Image via Riot Games

The biggest question for Eyla’s future is actually quite simple—where will the Australian support star actually go next year in his pursuit for top-league playtime?

Of the ten LCS lineups, only two have supports off-contract this year. Eyla’s support mentor, CoreJJ, is one of them. The other is fellow Oceanic import Mitchell “Destiny” Shaw, who has played 102 games for Immortals and carved out a major place for himself in the League team’s inner circle.

Beyond that, every support has deals running to either 2023 or 2024.

Current contracts for LCS supports

PlayerTeamContract Expiry
Huhi100 ThievesNovember 2023
Winsome / IslesCloud9Both November 2024
PoomeCLGNovember 2024
BiofrostDignitasNovember 2023
VulcanEvil GeniusesNovember 2024
AphromooFlyQuestNovember 2024
Olleh (import)Golden GuardiansNovember 2024
DestinyImmortalsNovember 2022
CoreJJTeam LiquidNovember 2022
Shenyi (import)TSMNovember 2024

However, League contracts are notoriously flexible and LCS teams reshuffle rosters after Worlds most years. Eyla could easily pinch a spot come late November. But you won’t catch him thinking about any of that just yet.

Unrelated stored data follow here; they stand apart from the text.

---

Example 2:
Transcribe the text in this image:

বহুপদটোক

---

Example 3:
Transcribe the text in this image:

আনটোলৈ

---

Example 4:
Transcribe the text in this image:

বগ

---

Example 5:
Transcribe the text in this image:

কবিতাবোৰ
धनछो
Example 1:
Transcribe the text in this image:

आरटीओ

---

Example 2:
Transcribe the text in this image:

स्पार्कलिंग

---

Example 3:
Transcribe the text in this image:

“Where I go next is in the back of my mind,” he said.

“I want to keep moving up, yes, and I don’t want to be trapped on an Academy level like players across the league have been in the past. But, looking at next year isn’t what I’m doing right now. I always try to perform in the moment. I can’t be like, oh, will I play for Liquid, hey, there’s a spot on TSM, any of that.

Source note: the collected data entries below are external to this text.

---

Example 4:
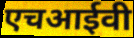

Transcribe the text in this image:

एचआईवी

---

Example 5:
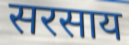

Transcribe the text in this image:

सरसाय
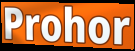
Prohor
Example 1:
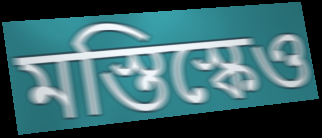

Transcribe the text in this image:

মস্তিস্কেও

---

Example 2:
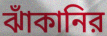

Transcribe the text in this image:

“Doing that, you get too caught up in it,” he explained. “That’s not how I do it. I just think to myself: I’m going to shit on everyone in Academy, and see where that leads.”

Image via Riot Games

And so, for now, the young Aussie is happy to continue his LCS Academy journey. His League development team is playing LCS Proving Grounds 2022 Spring right now, with the TL squad through to Round two via a victory over Winthrop University. And then, later in the year, he’ll start tossing up his top-league options.

There is one thing he’s already imagining though: facing CoreJJ.

“CoreJJ has been so amazing, he’s such an insane influence on me,” he said. “If he keeps playing, next year, I cannot wait to play against him. That will be so crazy.”